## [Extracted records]
+---+

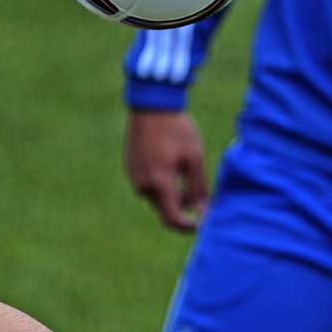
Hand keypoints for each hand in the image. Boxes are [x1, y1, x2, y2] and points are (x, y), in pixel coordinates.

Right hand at [125, 109, 207, 231]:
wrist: (151, 106)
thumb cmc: (177, 130)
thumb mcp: (194, 158)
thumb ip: (198, 188)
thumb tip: (201, 212)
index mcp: (160, 183)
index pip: (172, 218)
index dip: (187, 226)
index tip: (201, 223)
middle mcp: (143, 185)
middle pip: (164, 207)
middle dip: (182, 204)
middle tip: (197, 188)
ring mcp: (133, 176)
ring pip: (156, 196)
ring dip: (170, 191)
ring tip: (182, 166)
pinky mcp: (129, 168)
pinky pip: (147, 184)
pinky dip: (160, 181)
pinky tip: (169, 160)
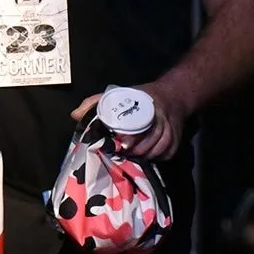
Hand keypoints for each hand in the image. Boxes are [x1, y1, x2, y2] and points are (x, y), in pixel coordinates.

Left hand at [70, 82, 188, 161]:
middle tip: (125, 154)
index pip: (141, 123)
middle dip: (139, 149)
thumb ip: (94, 103)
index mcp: (146, 105)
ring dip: (148, 155)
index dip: (134, 136)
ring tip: (134, 157)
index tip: (123, 144)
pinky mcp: (178, 138)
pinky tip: (148, 158)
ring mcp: (172, 128)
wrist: (173, 95)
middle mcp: (162, 117)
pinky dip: (159, 157)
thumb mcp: (115, 95)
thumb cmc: (138, 97)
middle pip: (153, 138)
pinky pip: (169, 152)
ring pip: (162, 147)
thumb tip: (75, 115)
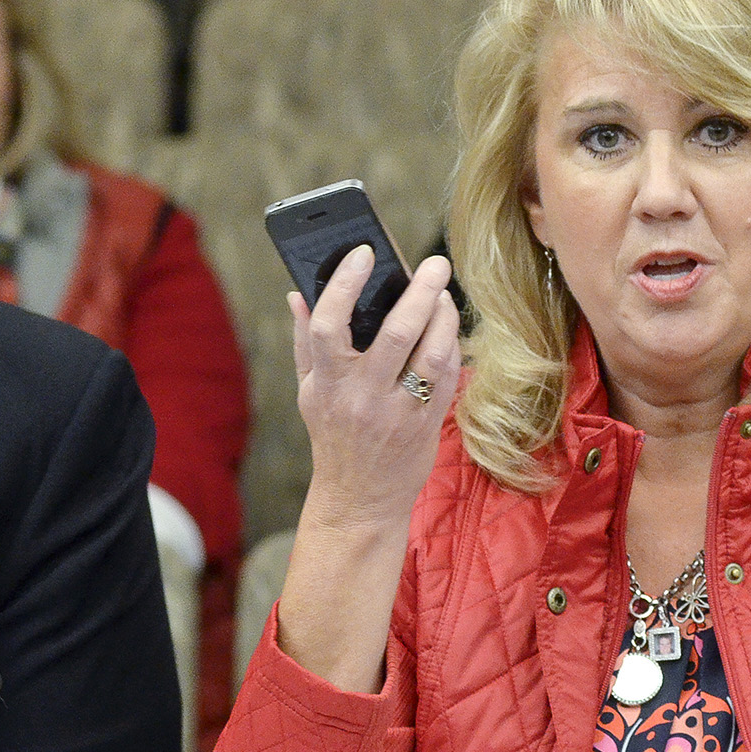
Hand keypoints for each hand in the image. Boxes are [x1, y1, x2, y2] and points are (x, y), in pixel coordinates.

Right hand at [292, 246, 461, 533]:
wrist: (360, 499)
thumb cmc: (333, 436)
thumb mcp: (309, 391)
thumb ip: (306, 341)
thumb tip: (298, 294)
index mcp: (328, 383)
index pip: (329, 325)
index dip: (344, 284)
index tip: (363, 252)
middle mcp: (362, 397)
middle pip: (395, 333)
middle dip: (420, 292)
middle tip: (435, 263)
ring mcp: (399, 412)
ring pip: (431, 354)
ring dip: (444, 318)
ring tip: (444, 295)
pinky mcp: (428, 424)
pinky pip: (448, 376)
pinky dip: (452, 346)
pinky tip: (447, 330)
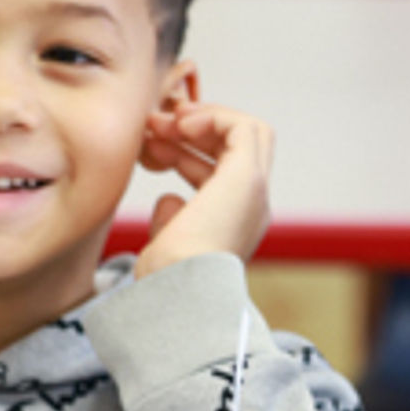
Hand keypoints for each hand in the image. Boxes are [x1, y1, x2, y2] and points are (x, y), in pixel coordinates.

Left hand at [133, 103, 272, 276]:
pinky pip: (242, 128)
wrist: (180, 293)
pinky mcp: (248, 178)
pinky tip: (179, 126)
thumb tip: (168, 199)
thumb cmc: (166, 277)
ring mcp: (255, 192)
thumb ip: (173, 218)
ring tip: (162, 121)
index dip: (189, 151)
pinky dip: (212, 118)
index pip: (222, 172)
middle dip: (199, 128)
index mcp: (235, 224)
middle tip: (157, 123)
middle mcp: (253, 207)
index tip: (154, 143)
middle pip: (241, 146)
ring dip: (204, 118)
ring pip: (249, 133)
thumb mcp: (168, 241)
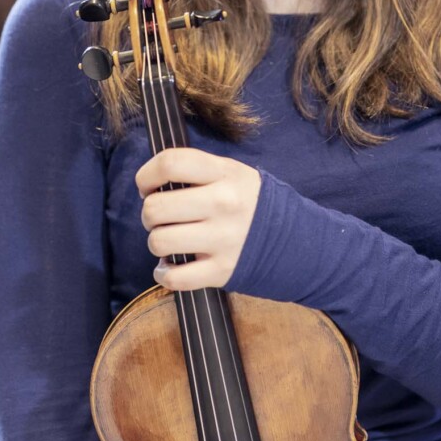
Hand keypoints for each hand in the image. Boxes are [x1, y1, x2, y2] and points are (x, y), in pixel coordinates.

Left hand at [136, 147, 260, 290]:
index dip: (147, 175)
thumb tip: (152, 180)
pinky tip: (170, 266)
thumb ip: (196, 171)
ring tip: (170, 239)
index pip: (170, 163)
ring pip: (159, 241)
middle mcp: (223, 204)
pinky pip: (174, 277)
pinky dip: (164, 274)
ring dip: (157, 241)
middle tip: (160, 217)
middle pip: (156, 207)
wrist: (293, 238)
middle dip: (149, 213)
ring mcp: (222, 239)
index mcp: (224, 174)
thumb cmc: (249, 202)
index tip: (148, 186)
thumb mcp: (231, 172)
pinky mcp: (221, 271)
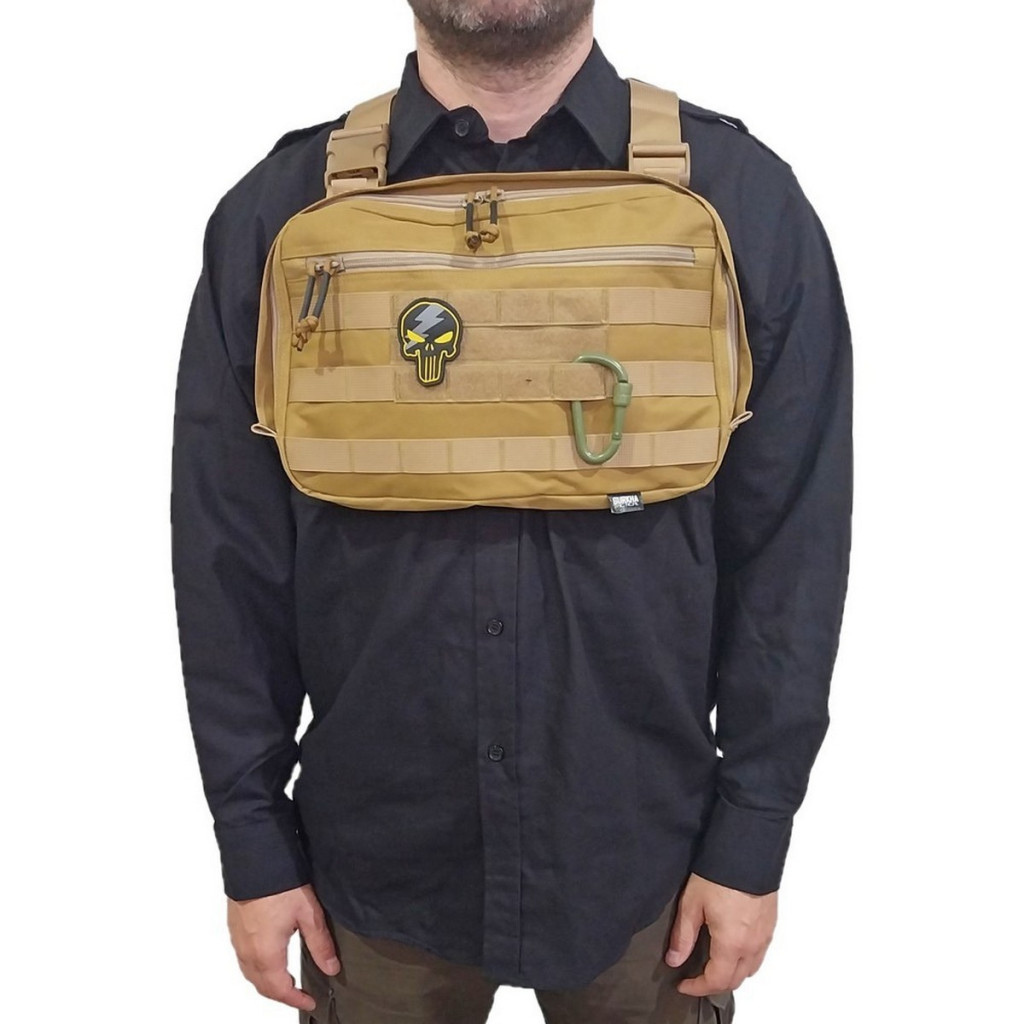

+---+

## [TASK TO CARRY OUT]
Print all of the data exactly, and do not carry over any pictures.

## [ANSWER FOR THE TASK]
Hand keypoints for each hand in the image. Boxes are [x1, y1, x2, y2] and points are (x, y), in pixel coordinates.

Right hand at [125, 109, 207, 231]:
wrist: (151, 106)
thumb cmc: (177, 130)
thumb mcp: (194, 158)
thumb ip: (198, 188)
thumb tip: (201, 212)
index mcp: (160, 183)
index pip: (172, 218)
index dip: (187, 226)
index tip: (201, 223)
middle mcp: (143, 185)
middle pip: (164, 207)
middle dip: (182, 204)
middle tip: (197, 188)
ring mcp: (133, 176)
ring pip: (156, 196)
ring dip: (170, 191)
ring tip: (182, 166)
pinky mcp: (129, 168)
pinky pip: (147, 184)
pinky dip: (160, 181)
pinky tip: (169, 160)
Hand keypoints for each hand in the image. Boxes are [x1, y1, x2, y2] and points are (x, y), in pixel coordinates.

Left hand at [70, 82, 188, 161]:
middle tip: (125, 154)
index pip: (141, 123)
middle dip: (139, 149)
thumb ip: (94, 103)
index mcp: (146, 105)
ring dip: (148, 155)
index dip: (134, 136)
ring tip: (134, 157)
index tip: (123, 144)
pinky mcp: (178, 138)
pinky tip: (148, 158)
ring mcp: (172, 128)
wrist: (173, 95)
middle mcp: (162, 117)
pinky dip: (159, 157)
thumb mcp: (115, 95)
thumb cmc: (138, 97)
middle pip: (153, 138)
pinky pip: (169, 152)
ring pip: (162, 147)
thumb tip: (75, 115)
Hand keypoints for each hand in the image. Boxes are [x1, y1, x2, y2] and points are (x, y), in pixel coordinates.

Right hand at [292, 246, 461, 533]:
wrist: (360, 499)
thumb cmc: (333, 436)
thumb mcp: (309, 391)
thumb ip: (306, 341)
thumb tip: (298, 294)
index mcp: (328, 383)
index pip: (329, 325)
index dip: (344, 284)
index tip: (363, 252)
middle mcp: (362, 397)
middle pip: (395, 333)
middle dip: (420, 292)
middle tip: (435, 263)
ring mcp: (399, 412)
ring pip: (431, 354)
ring dip: (444, 318)
ring tip: (444, 295)
pinky mcp: (428, 424)
pinky pip: (448, 376)
pinky dip: (452, 346)
pinky tip: (447, 330)
Hand keypoints for each hand in the image. Boxes are [x1, y1, x2, y2] and points are (x, y), in pixel coordinates.

Left hand at [133, 103, 272, 276]:
pinky pip: (242, 128)
wrist: (180, 293)
pinky mcp: (248, 178)
pinky tip: (179, 126)
thumb tip: (168, 199)
thumb cmc: (166, 277)
ring mcp: (255, 192)
thumb ip: (173, 218)
ring tip: (162, 121)
index dip: (189, 151)
pinky dip: (212, 118)
index pip: (222, 172)
middle dip: (199, 128)
index mcp: (235, 224)
middle tip: (157, 123)
middle mcp: (253, 207)
index tip: (154, 143)
middle pip: (241, 146)
ring dip: (204, 118)
ring pip: (249, 133)
thumb mcp: (168, 241)
Hand keypoints for each hand in the image. Boxes are [x1, y1, x2, y2] and points are (x, y), in pixel coordinates.

Left hand at [136, 147, 260, 290]:
index dip: (147, 175)
thumb tip: (152, 180)
pinky tip: (170, 266)
thumb ip: (196, 171)
ring tip: (170, 239)
index pip: (170, 163)
ring pip: (159, 241)
middle mcp: (223, 204)
pinky pip: (174, 277)
pinky dip: (164, 274)
ring dip: (157, 241)
middle tip: (160, 217)
middle pip: (156, 207)
wrist: (293, 238)
middle dip: (149, 213)
ring mcp: (222, 239)
index mcp: (224, 174)
thumb cmc: (249, 202)
index tip: (148, 186)
thumb mcp: (231, 172)
pinky mcp: (221, 271)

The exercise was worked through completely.